Furthermore, efforts have been made to develop new methods for reliably integrating chips based on various materials onto or into a silicon substrate. Illustrated in FIG. 3 is a schematic cross-sectional view of an electronic component 8 integrated in a substrate 1. The substrate 1 is etched from a front side and the chip 8 is attached in the etched cavity by a thermally conductive adhesive.
In addition, an organic dielectric layer 16 is spin-coated onto the front side of the substrate 1 in order to make the surface of the entire wafer flat and smooth. As can also be seen in FIG. 3, suitable metallizations 18 for electrically contacting the chip 8 are provided on the organic dielectric layer 16.
However, it has proven to be a disadvantage in this conventional approach that precise control of the depth of the vertically etched cavity in the substrate 1 is difficult to achieve. Most standard semiconductor manufacturing processes require a maximum difference in height between the chip surface and the wafer surface of 2 μm. Despite the use of the spin-coated organic dielectric layer 16, it is possible to produce an electrical connection to the chip 8, but a planar structure is more desirable. Another disadvantage is that different chips with different overall heights require different cavity depths, so complex and costly etching methods must be used.
Moreover, the high thermal resistance of the structure shown in FIG. 3 presents a disadvantage. Although a thermally conductive adhesive or epoxy is normally used in these methods, these materials have a significantly lower thermal conductivity than silicon or metals such as gold or copper. When an air gap 17 occurs between the chip 8 and the substrate 1, as is shown in FIG. 3, the thermal resistance of the overall structure can even take on a still higher value.
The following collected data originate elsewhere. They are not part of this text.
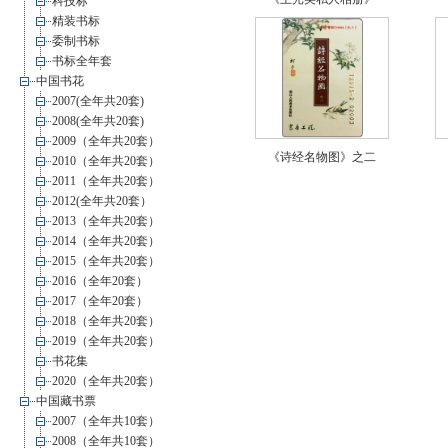
科技标
精装书标
委制书标
书标全年套
中国书花
2007(全年共20套)
2008(全年共20套)
2009（全年共20套）
《诗经名物图》之二
2010（全年共20套）
2011（全年共20套）
2012(全年共20套）
2013（全年共20套）
2014（全年共20套）
2015（全年共20套）
2016（全年20套）
2017（全年20套）
2018（全年共20套）
2019（全年共20套）
书花集
2020（全年共20套）
中国藏书票
2007（全年共10套）
2008（全年共10套）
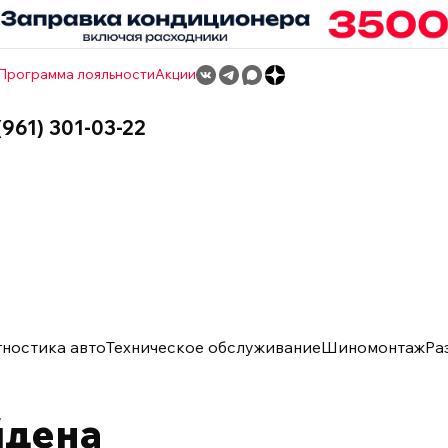
Программа лояльности
Акции
(961) 301-03-22
гностика авто
Техническое обслуживание
Шиномонтаж
Ра
йдена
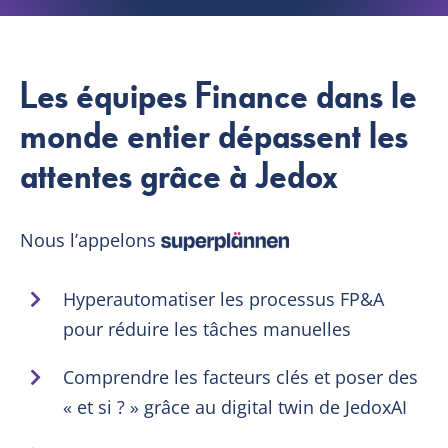
Les équipes Finance dans le
monde entier dépassent les
attentes grâce à Jedox
Nous l’appelons
Hyperautomatiser les processus FP&A
pour réduire les tâches manuelles
Comprendre les facteurs clés et poser des
« et si ? » grâce au digital twin de JedoxAI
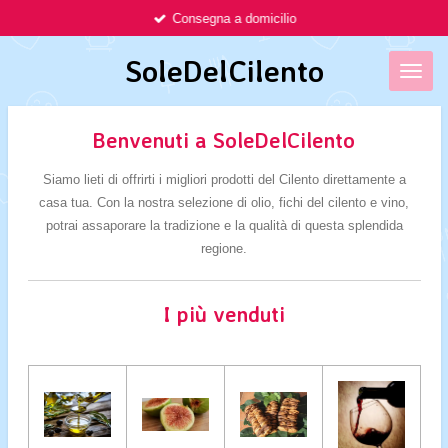
Consegna a domicilio
Vai
al
SoleDelCilento
contenuto
principale
Benvenuti a SoleDelCilento
Siamo lieti di offrirti i migliori prodotti del Cilento direttamente a
casa tua. Con la nostra selezione di olio, fichi del cilento e vino,
potrai assaporare la tradizione e la qualità di questa splendida
regione.
I più venduti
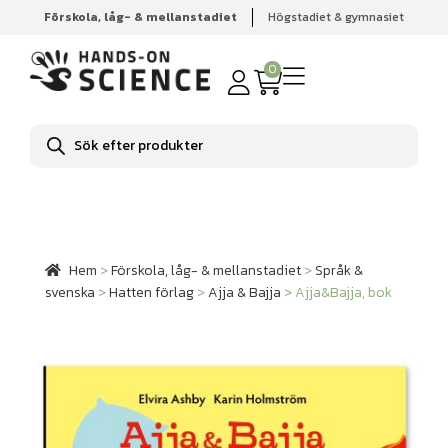
Förskola, låg- & mellanstadiet
Högstadiet & gymnasiet
Hem
Förskola, låg- & mellanstadiet
Språk & svenska
Hatten förlag
Ajja & Bajja
Ajja&Bajja, bok
0
Produktsökning
Hem
>
Förskola, låg- & mellanstadiet
>
Språk &
svenska
>
Hatten förlag
>
Ajja & Bajja
>
Ajja&Bajja, bok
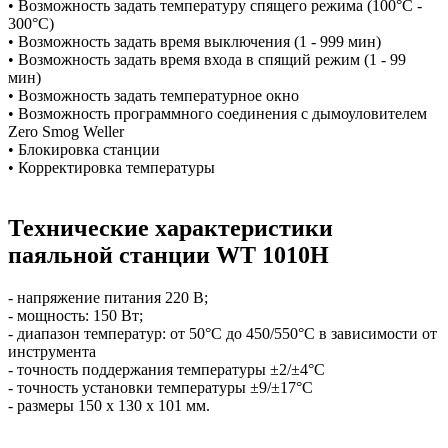
• Возможность задать температуру спящего режима (100°C -
300°C)
• Возможность задать время выключения (1 - 999 мин)
• Возможность задать время входа в спящий режим (1 - 99
мин)
• Возможность задать температурное окно
• Возможность программного соединения с дымоуловителем
Zero Smog Weller
• Блокировка станции
• Корректировка температуры
Технические характеристики
паяльной станции WT 1010H
- напряжение питания 220 В;
- мощность: 150 Вт;
- диапазон температур: от 50°C до 450/550°C в зависимости от
инструмента
- точность поддержания температуры ±2/±4°C
- точность установки температуры ±9/±17°C
- размеры 150 х 130 х 101 мм.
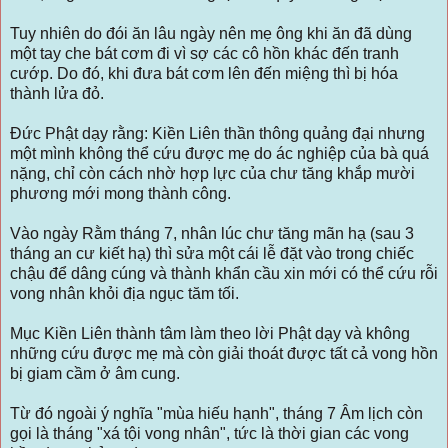
Tuy nhiên do đói ăn lâu ngày nên mẹ ông khi ăn đã dùng
một tay che bát cơm đi vì sợ các cô hồn khác đến tranh
cướp. Do đó, khi đưa bát cơm lên đến miệng thì bị hóa
thành lửa đỏ.
Đức Phật dạy rằng: Kiền Liên thần thông quảng đại nhưng
một mình không thể cứu được mẹ do ác nghiệp của bà quá
nặng, chỉ còn cách nhờ hợp lực của chư tăng khắp mười
phương mới mong thành công.
Vào ngày Rằm tháng 7, nhân lúc chư tăng mãn hạ (sau 3
tháng an cư kiết hạ) thì sửa một cái lễ đặt vào trong chiếc
chậu để dâng cúng và thành khẩn cầu xin mới có thể cứu rỗi
vong nhân khỏi địa ngục tăm tối.
Mục Kiền Liên thành tâm làm theo lời Phật dạy và không
những cứu được mẹ mà còn giải thoát được tất cả vong hồn
bị giam cầm ở âm cung.
Từ đó ngoài ý nghĩa "mùa hiếu hạnh", tháng 7 Âm lịch còn
gọi là tháng "xá tội vong nhân", tức là thời gian các vong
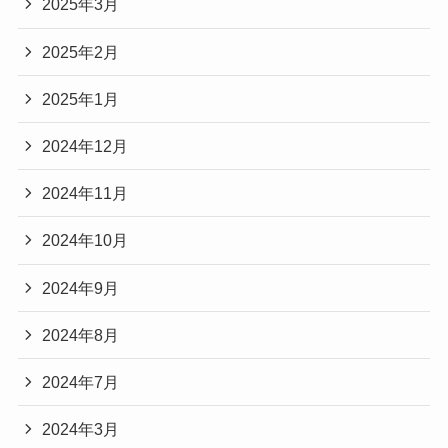
2025年3月
2025年2月
2025年1月
2024年12月
2024年11月
2024年10月
2024年9月
2024年8月
2024年7月
2024年3月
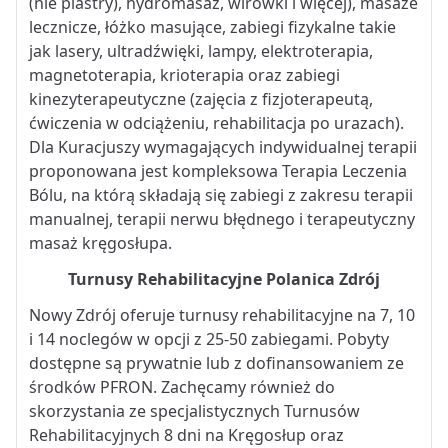
(nie plastry), hydromasaż, wirówki i więcej), masaże
lecznicze, łóżko masujące, zabiegi fizykalne takie
jak lasery, ultradźwięki, lampy, elektroterapia,
magnetoterapia, krioterapia oraz zabiegi
kinezyterapeutyczne (zajęcia z fizjoterapeutą,
ćwiczenia w odciążeniu, rehabilitacja po urazach).
Dla Kuracjuszy wymagających indywidualnej terapii
proponowana jest kompleksowa Terapia Leczenia
Bólu, na którą składają się zabiegi z zakresu terapii
manualnej, terapii nerwu błędnego i terapeutyczny
masaż kręgosłupa.
Turnusy Rehabilitacyjne Polanica Zdrój
Nowy Zdrój oferuje turnusy rehabilitacyjne na 7, 10
i 14 noclegów w opcji z 25-50 zabiegami. Pobyty
dostępne są prywatnie lub z dofinansowaniem ze
środków PFRON. Zachęcamy również do
skorzystania ze specjalistycznych Turnusów
Rehabilitacyjnych 8 dni na Kręgosłup oraz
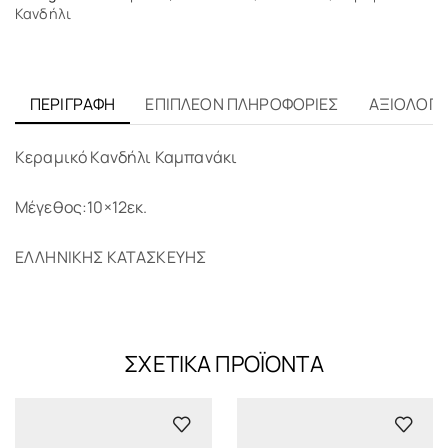
Κανδήλι
ΠΕΡΙΓΡΑΦΉ
ΕΠΙΠΛΈΟΝ ΠΛΗΡΟΦΟΡΊΕΣ
ΑΞΙΟΛΟΓΉΣ
Κεραμικό Κανδήλι Καμπανάκι
Μέγεθος:10×12εκ.
ΕΛΛΗΝΙΚΗΣ ΚΑΤΑΣΚΕΥΗΣ
ΣΧΕΤΙΚΆ ΠΡΟΪΌΝΤΑ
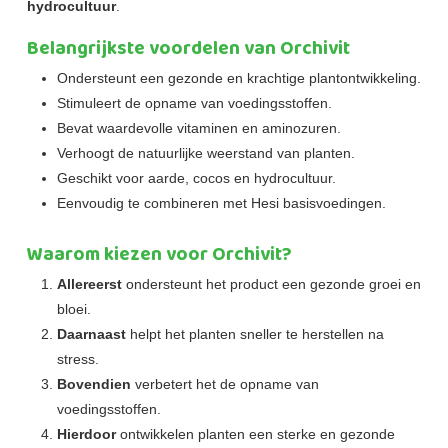
hydrocultuur
.
Belangrijkste voordelen van Orchivit
Ondersteunt een gezonde en krachtige plantontwikkeling.
Stimuleert de opname van voedingsstoffen.
Bevat waardevolle vitaminen en aminozuren.
Verhoogt de natuurlijke weerstand van planten.
Geschikt voor aarde, cocos en hydrocultuur.
Eenvoudig te combineren met Hesi basisvoedingen.
Waarom kiezen voor Orchivit?
Allereerst
ondersteunt het product een gezonde groei en
bloei.
Daarnaast
helpt het planten sneller te herstellen na
stress.
Bovendien
verbetert het de opname van
voedingsstoffen.
Hierdoor
ontwikkelen planten een sterke en gezonde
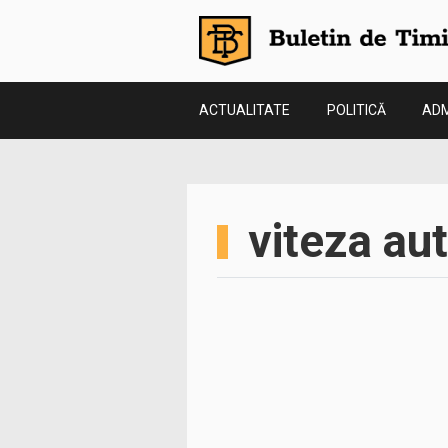
ACTUALITATE
POLITICĂ
ADM
viteza au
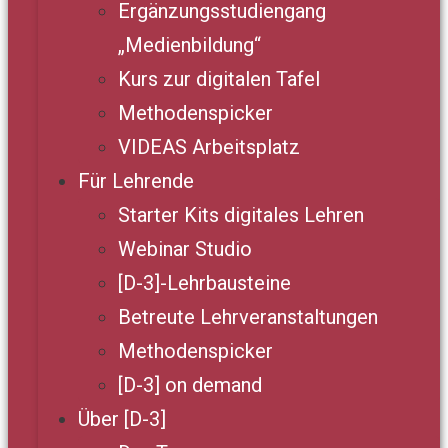
Ergänzungsstudiengang
„Medienbildung“
Kurs zur digitalen Tafel
Methodenspicker
VIDEAS Arbeitsplatz
Für Lehrende
Starter Kits digitales Lehren
Webinar Studio
[D-3]-Lehrbausteine
Betreute Lehrveranstaltungen
Methodenspicker
[D-3] on demand
Über [D-3]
Since thermally conductive adhesives and epoxies have high coefficients of thermal expansion, the structure shown in FIG. 3 has a large thermo-mechanical stress, which significantly and disadvantageously reduces the lifetime of the component as a whole.
Another conventional technology is known as “enhanced quasi-monolithic integration technology (QMIT),” which can be considered an organically deposited multi-chip module (MCM-D). This technology uses a common connection embodied as a thin film for the first level of encapsulation or packaging. Since this technology is still in its infancy, many efforts are currently underway to further improve this technology.